### Dataset entries
.....

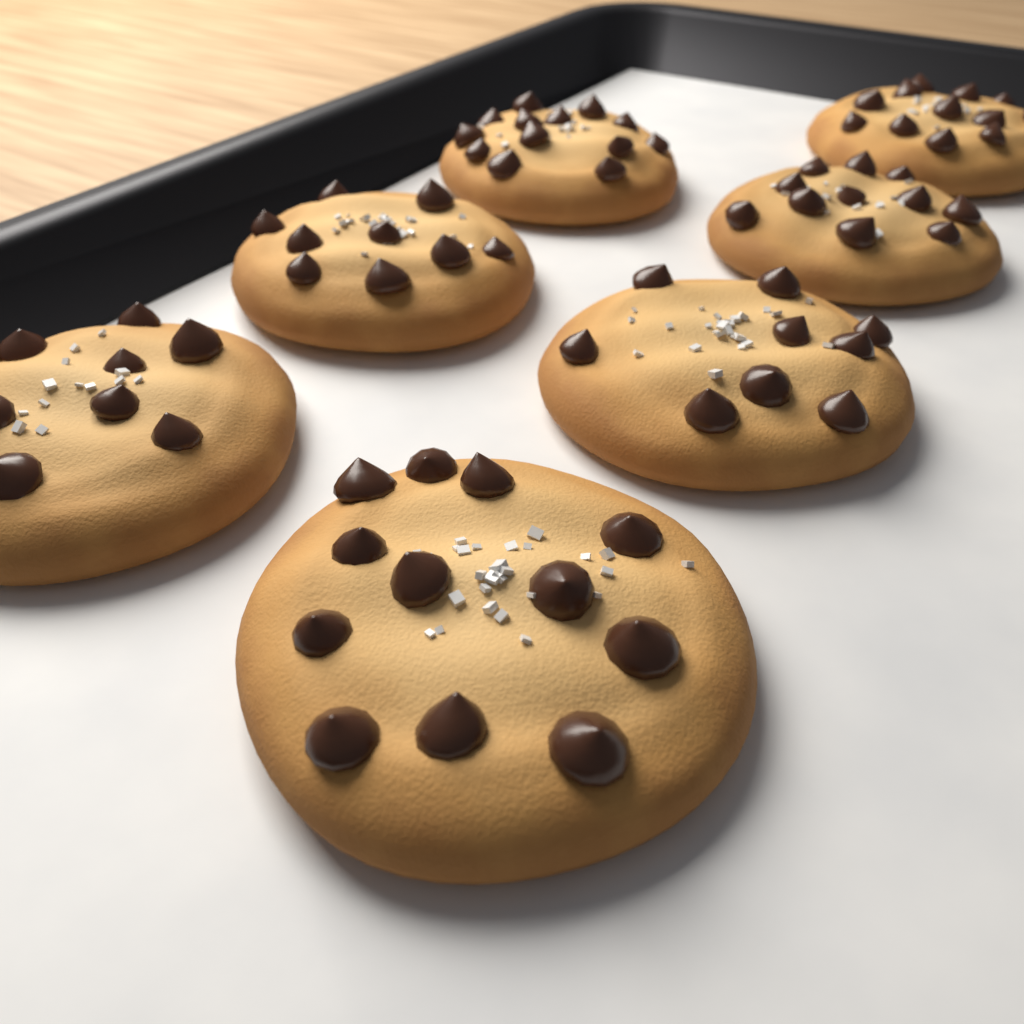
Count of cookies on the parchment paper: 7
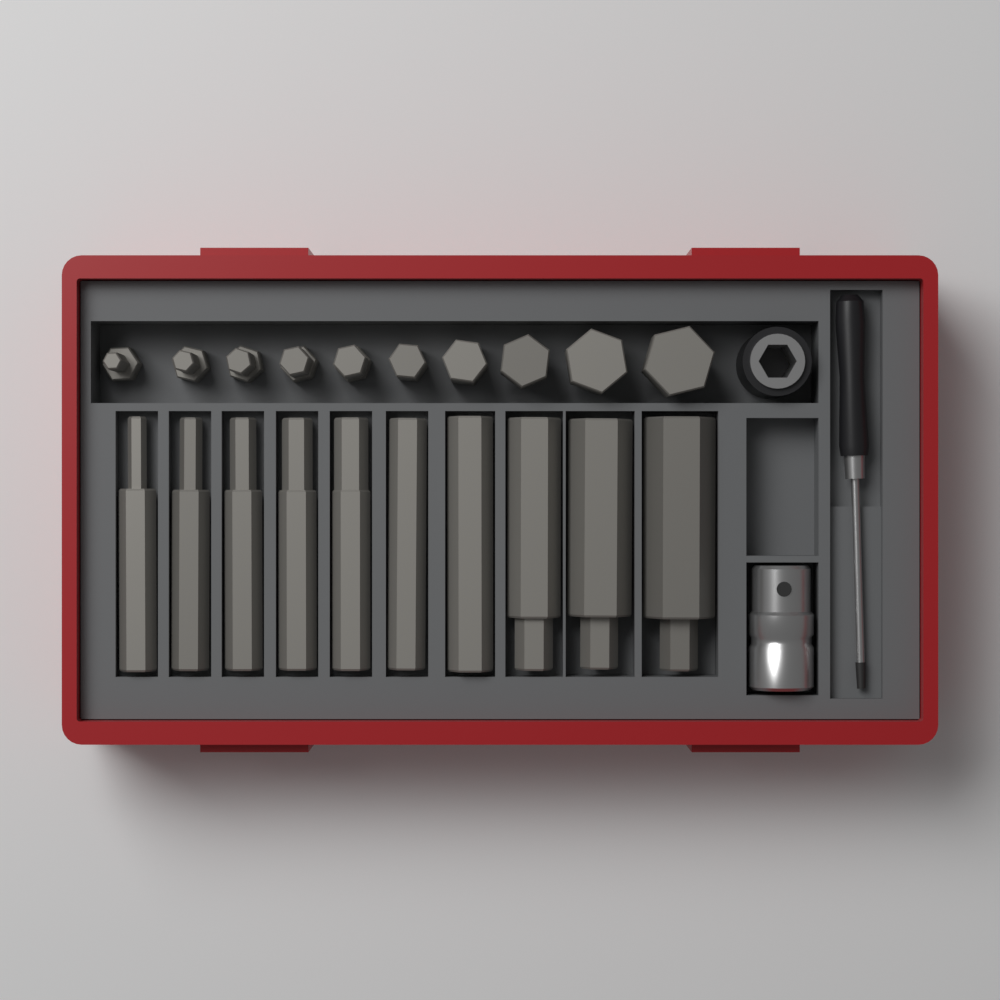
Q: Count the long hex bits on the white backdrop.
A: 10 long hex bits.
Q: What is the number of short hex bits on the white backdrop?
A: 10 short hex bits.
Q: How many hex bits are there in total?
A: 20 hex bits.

.....

### Short exercise
Pull out every line above that contains the word "white".

### Written answer
Q: Count the long hex bits on the white backdrop.
Q: What is the number of short hex bits on the white backdrop?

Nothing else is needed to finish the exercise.